TASK DETAILS:
Once the pictures are set aside, retype the remaining entries exactly.

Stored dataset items

● ● ● ● ●

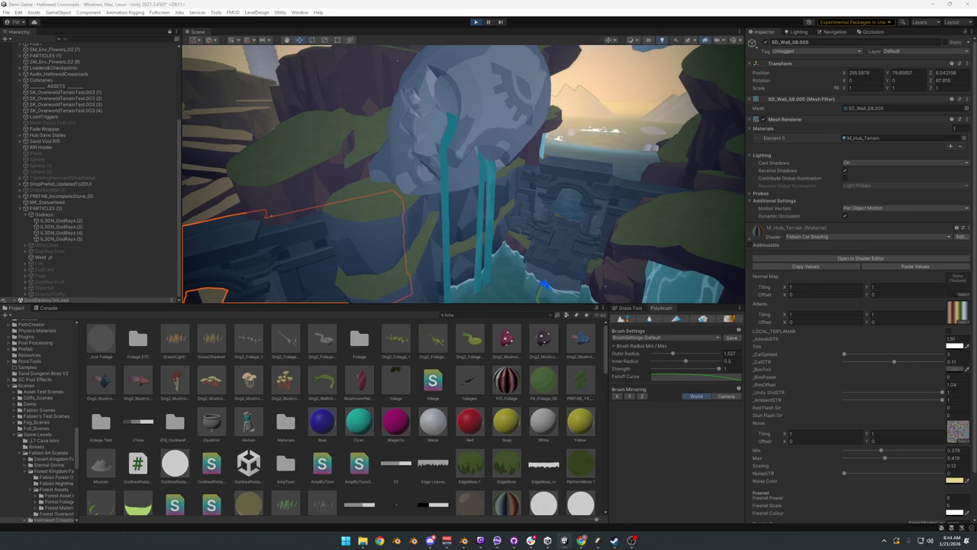
key("super")
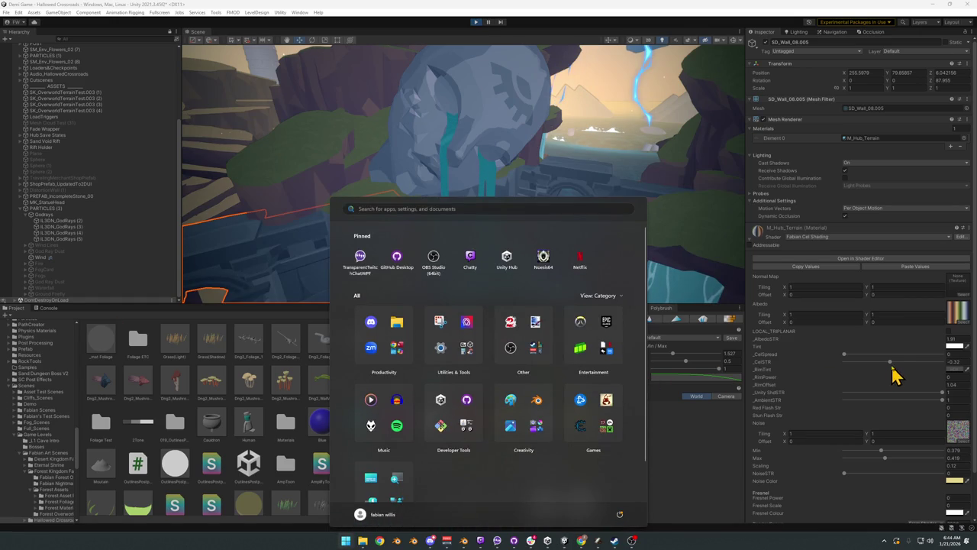
key("super")
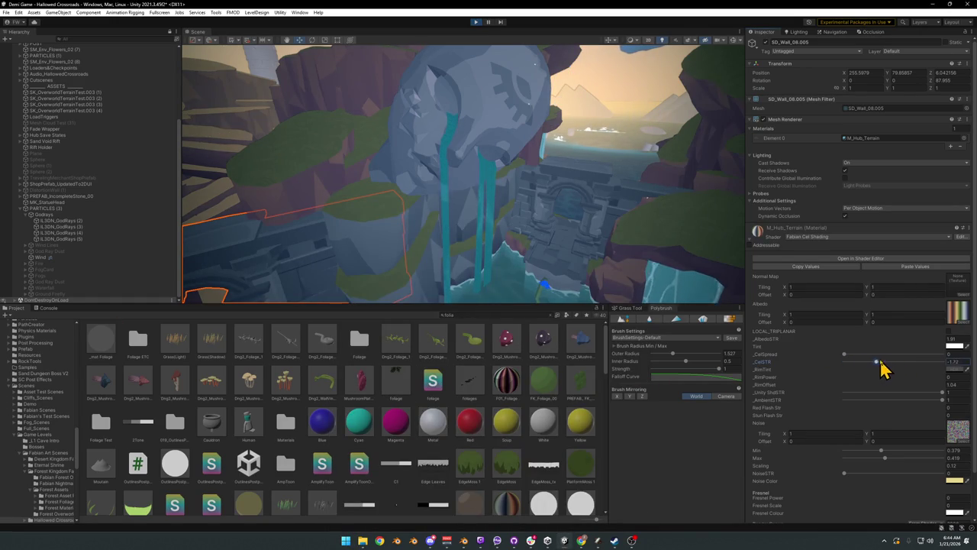
left_click_drag(898, 364, 887, 365)
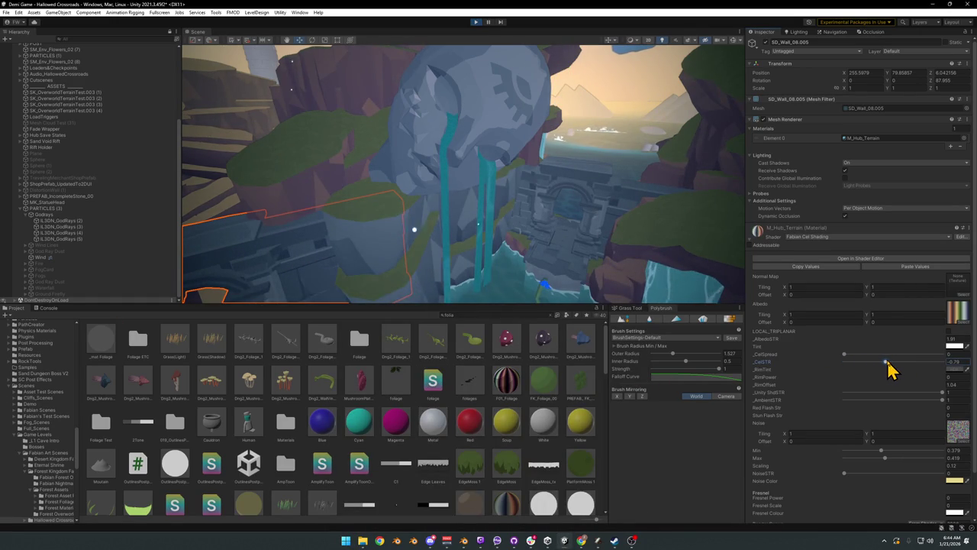
Step: Change the wall material's Tint colour from white to a pale pink
left_click(956, 348)
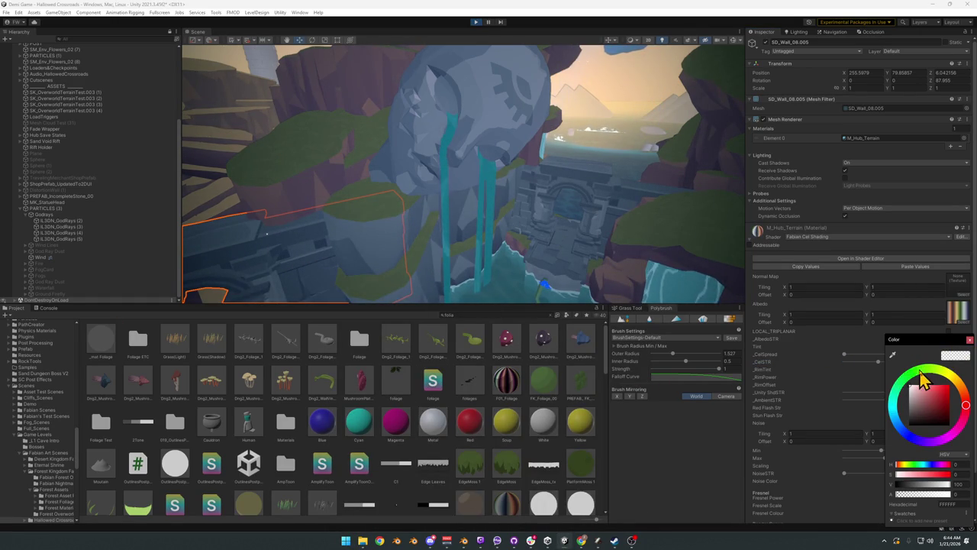
mouse_move(929, 391)
left_mouse_down()
mouse_move(927, 400)
mouse_move(915, 393)
left_mouse_up()
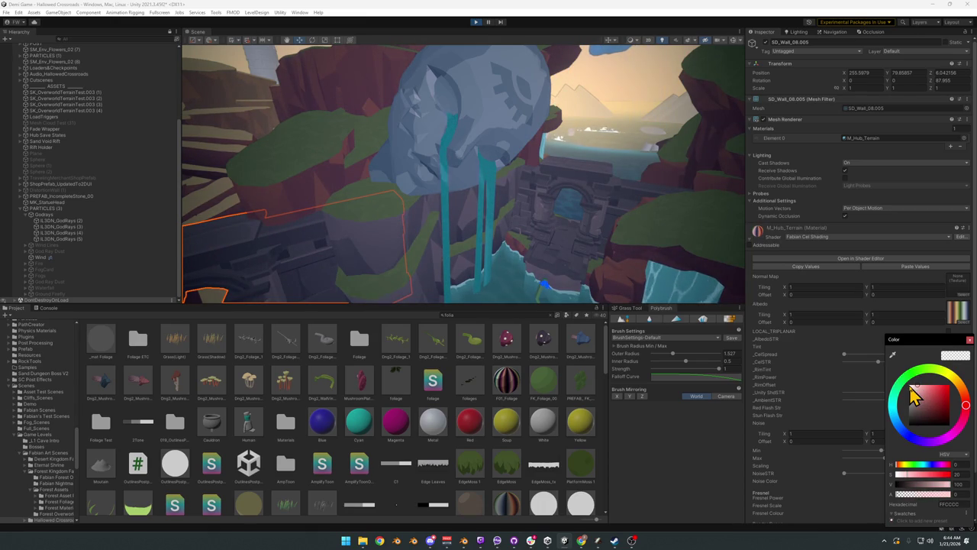
key("Return")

● ● ● ● ●

EXPECTED OUTPUT:
key("super")
key("super")
left_click_drag(898, 364, 887, 365)
Step: Change the wall material's Tint colour from white to a pale pink
left_click(956, 348)
mouse_move(929, 391)
left_mouse_down()
mouse_move(927, 400)
mouse_move(915, 393)
left_mouse_up()
key("Return")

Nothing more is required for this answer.